Each state is a focused LLM call that does one thing and returns the name of the next state — nothing else:

async function executeState(state: State, ctx: ArticleContext): Promise<State> {
  switch (state) {
    case "FETCH": {
      ctx.content = await fetchArticleText(ctx.url);
      return "SUMMARISE";
    }

    case "SUMMARISE": {
      const res = await anthropic.messages.create({
        model: "claude-opus-4-6",
        max_tokens: 512,
        system: "Summarise the article in 3-5 sentences. Return only the summary.",
        messages: [{ role: "user", content: ctx.content! }],
      });
      ctx.summary = extractText(res);
      return "SCORE";
    }

    case "SCORE": {
      const res = await anthropic.messages.create({
        model: "claude-opus-4-6",
        max_tokens: 128,
        system: `Score this summary 1-10 for relevance to: software engineering, AI, distributed systems.
                 Reply with JSON: { "score": number, "reason": string }`,
        messages: [{ role: "user", content: ctx.summary! }],
      });
      const { score } = JSON.parse(extractText(res));
      ctx.score = score;
      return score >= 7 ? "SAVE" : "DISCARD";
    }

    case "SAVE": {
      await saveToVault({ url: ctx.url, summary: ctx.summary!, score: ctx.score! });
      return "TWEET";
    }

    case "TWEET": {
      const res = await anthropic.messages.create({
        model: "claude-opus-4-6",
        max_tokens: 128,
        system: "Draft a tweet (max 240 chars) sharing this article.

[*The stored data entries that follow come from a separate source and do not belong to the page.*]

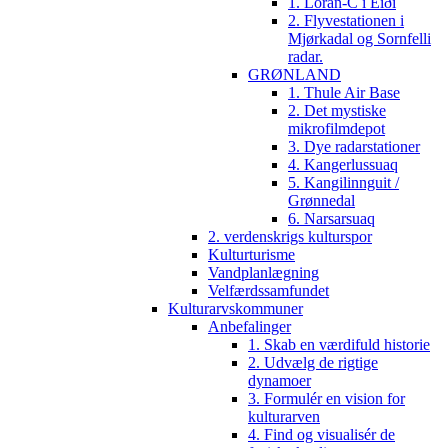
1. Loran-C i Eiði
2. Flyvestationen i
Mjørkadal og Sornfelli
radar.
GRØNLAND
1. Thule Air Base
2. Det mystiske
mikrofilmdepot
3. Dye radarstationer
4. Kangerlussuaq
5. Kangilinnguit /
Grønnedal
6. Narsarsuaq
2. verdenskrigs kulturspor
Kulturturisme
Vandplanlægning
Velfærdssamfundet
Kulturarvskommuner
Anbefalinger
1. Skab en værdifuld historie
2. Udvælg de rigtige
dynamoer
3. Formulér en vision for
kulturarven
4. Find og visualisér de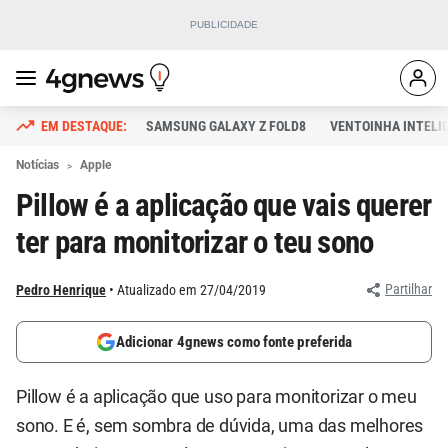
SAMSUNG GALAXY Z FOLD8
VENTOINHA INTELI
Notícias
Apple
Pillow é a aplicação que vais querer
ter para monitorizar o teu sono
Partilhar
Pedro Henrique
Atualizado em 27/04/2019
Adicionar 4gnews como fonte preferida
Pillow é a aplicação que uso para monitorizar o meu
sono. E é, sem sombra de dúvida, uma das melhores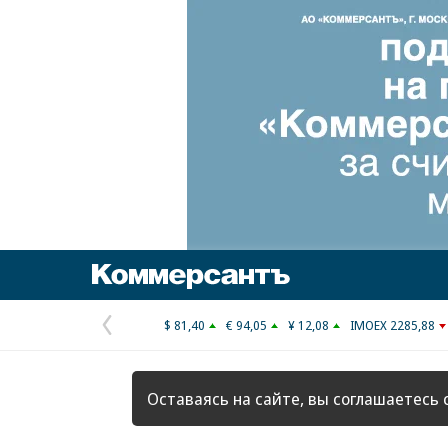
Коммерсантъ
$ 81,40
€ 94,05
¥ 12,08
IMOEX 2285,88
Предыдущая
страница
Оставаясь на сайте, вы соглашаетесь 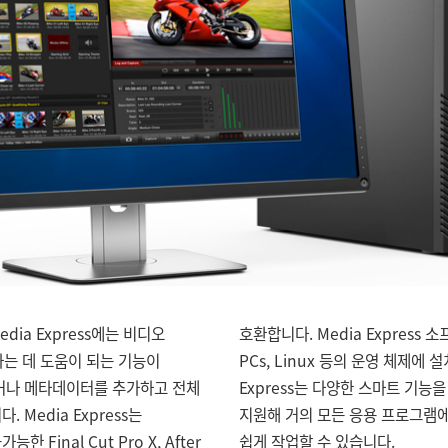
edia Express에는 비디오
프트웨어는 Macs, Windows
돈하는 데 도움이 되는 기능이
 설치할 수 있습니다. Media
거나 메타데이터를 추가하고 전체
기능을 자랑하며, 표준 파일 포맷을
 Media Express는
 압축/비압축 비디오 파일을
Final Cut Pro X, After
쉽게 작업할 수 있습니다.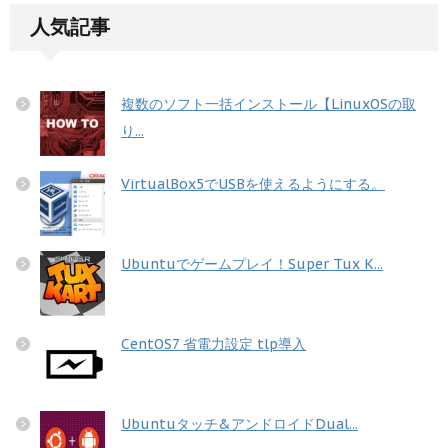
人気記事
複数のソフト一括インストール【LinuxOSの取
り...
VirtualBox5でUSBを使えるようにする。
Ubuntuでゲームプレイ！Super Tux K...
CentOS7 省電力設定 tlp導入
Ubuntuタッチ&アンドロイドDual...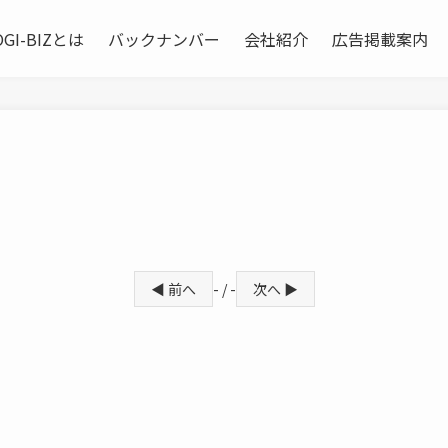
OGI-BIZとは
バックナンバー
会社紹介
広告掲載案内
◀ 前へ
- / -
次へ ▶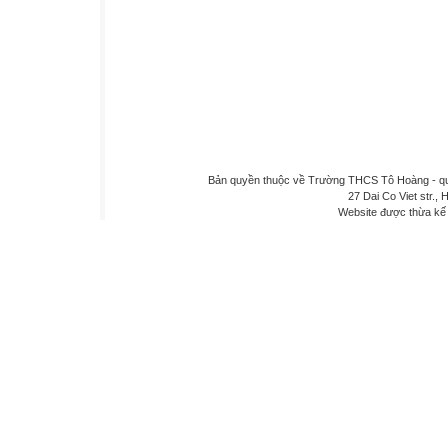
Bản quyền thuộc về Trường THCS Tô Hoàng - quậ
27 Dai Co Viet str., 
Website được thừa kế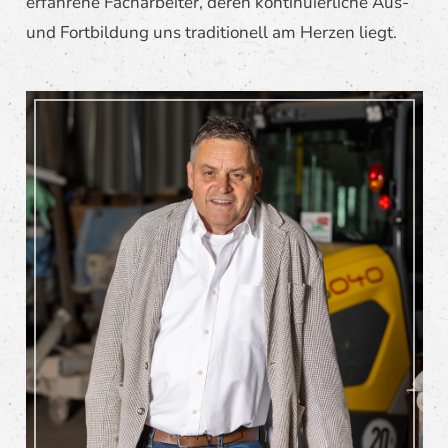
erfahrene Facharbeiter, deren kontinuierliche Aus-
und Fortbildung uns traditionell am Herzen liegt.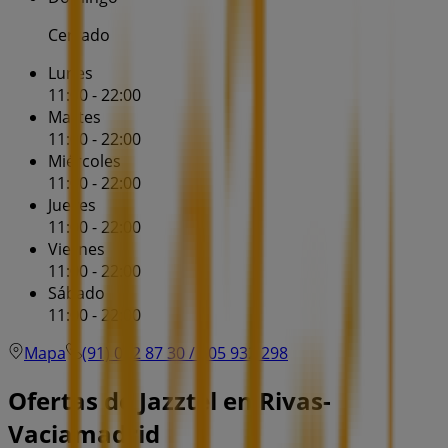
Cerrado
Lunes
11:00 - 22:00
Martes
11:00 - 22:00
Miércoles
11:00 - 22:00
Jueves
11:00 - 22:00
Viernes
11:00 - 22:00
Sábado
11:00 - 22:00
Mapa
(91) 022 87 30 / 605 932 298
Ofertas de Jazztel en Rivas-
Vaciamadrid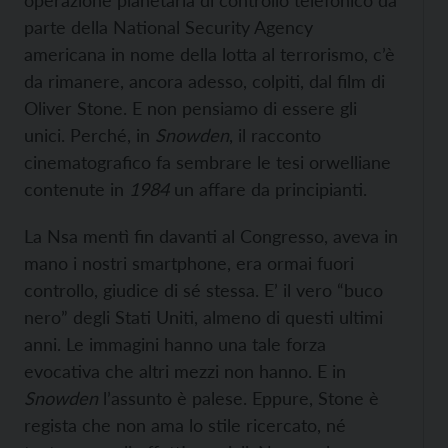
operazione planetaria di controllo telefonico da
parte della National Security Agency
americana in nome della lotta al terrorismo, c’è
da rimanere, ancora adesso, colpiti, dal film di
Oliver Stone. E non pensiamo di essere gli
unici. Perché, in
Snowden
, il racconto
cinematografico fa sembrare le tesi orwelliane
contenute in
1984
un affare da principianti.
La Nsa mentì fin davanti al Congresso, aveva in
mano i nostri smartphone, era ormai fuori
controllo, giudice di sé stessa. E’ il vero “buco
nero” degli Stati Uniti, almeno di questi ultimi
anni. Le immagini hanno una tale forza
evocativa che altri mezzi non hanno. E in
Snowden
l’assunto è palese. Eppure, Stone è
regista che non ama lo stile ricercato, né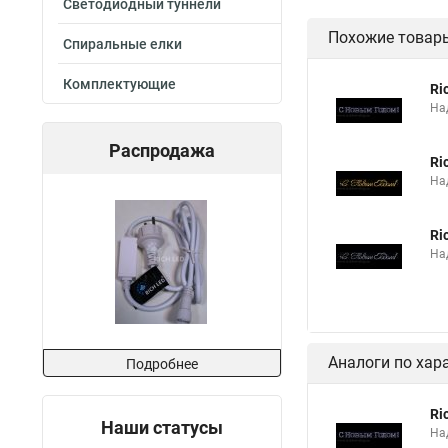
Светодиодный туннели
Похожие товар
Спиральные елки
Комплектующие
Ri
На
Распродажа
Ri
На
Ri
На
Аналоги по хар
Подробнее
Ri
Наши статусы
На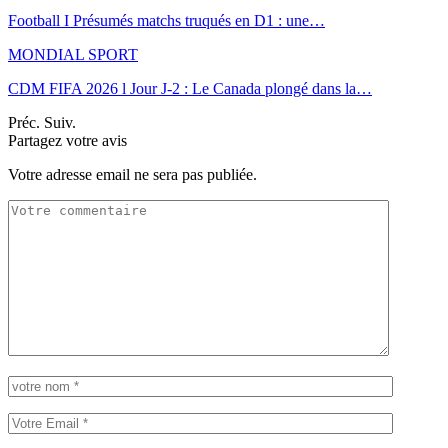
Football I Présumés matchs truqués en D1 : une…
MONDIAL SPORT
CDM FIFA 2026 l Jour J-2 : Le Canada plongé dans la…
Préc.
Suiv.
Partagez votre avis
Votre adresse email ne sera pas publiée.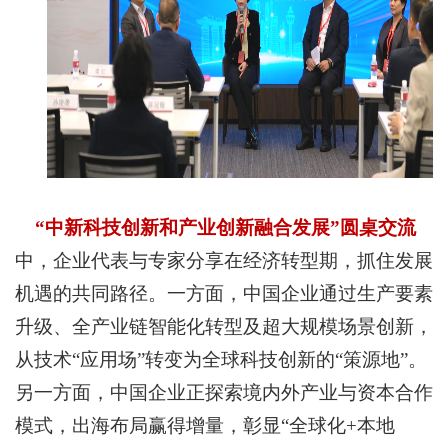
“
中新科技创新和产业创新融合发展”圆桌交流
中，企业代表与专家分享在经济转型期，抓住发展
机遇的共同路径。一方面，中国企业通过生产要素
升级、全产业链智能化转型及超大规模场景创新，
从技术“应用场”转变为全球科技创新的“策源地”。
另一方面，中国企业正探索境内外产业与资本合作
模式，出海布局赢得增量，彰显“全球化+本地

Return only the tweet text.",
        messages: [{ role: "user", content: ctx.summary! }],
      });
      await saveDraftTweet(extractText(res));
      return "DONE";
    }

    case "DISCARD": {
      console.log(`Discarded: ${ctx.url} (score: ${ctx.score})`);
      return "DONE";
    }
  }
}

The throw on an illegal transition is the key line. In the loop version, a bug where the LLM drafts a tweet after discarding an article will silently succeed. In the graph version, it throws immediately and you fix it before it ever ships.

What You Get

Observability without infrastructure. Every state → next is a natural log line. You can reconstruct the exact path any article took. With the loop, you get a wall of tool calls with no structure.

Testable states. You can call executeState("SCORE", mockCtx) in isolation. You can assert that a low score article transitions to DISCARD and a high score one to SAVE. With the loop, the only thing you can test is the full end to end run.

Predictable cost. The graph has a known maximum LLM call count equal to the longest path (4 calls for a saved article, 2 for a discarded one). The loop's call count drifts with model mood and input complexity.

Resumability. Because all state lives in ctx, you can persist it after each transition and resume from any point. If the tweet API is down, you can retry from TWEET without fetching or scoring again. The loop keeps state in the message array — pausing mid execution means losing everything.

When the Loop Is Right

Not every agent should be a graph. The loop is the right model when the shape of the work is genuinely unknown upfront — open ended research, code generation across unknown territory, anything where the agent needs to discover the path, not follow one.

The useful distinction: if your agent is a process (ordered steps, side effects, compliance requirements), model it as a graph. If it is a solver (find the best answer by whatever path), the loop is fine.

An article pipeline is a process. A "debug this error" agent is a solver. The architecture should match.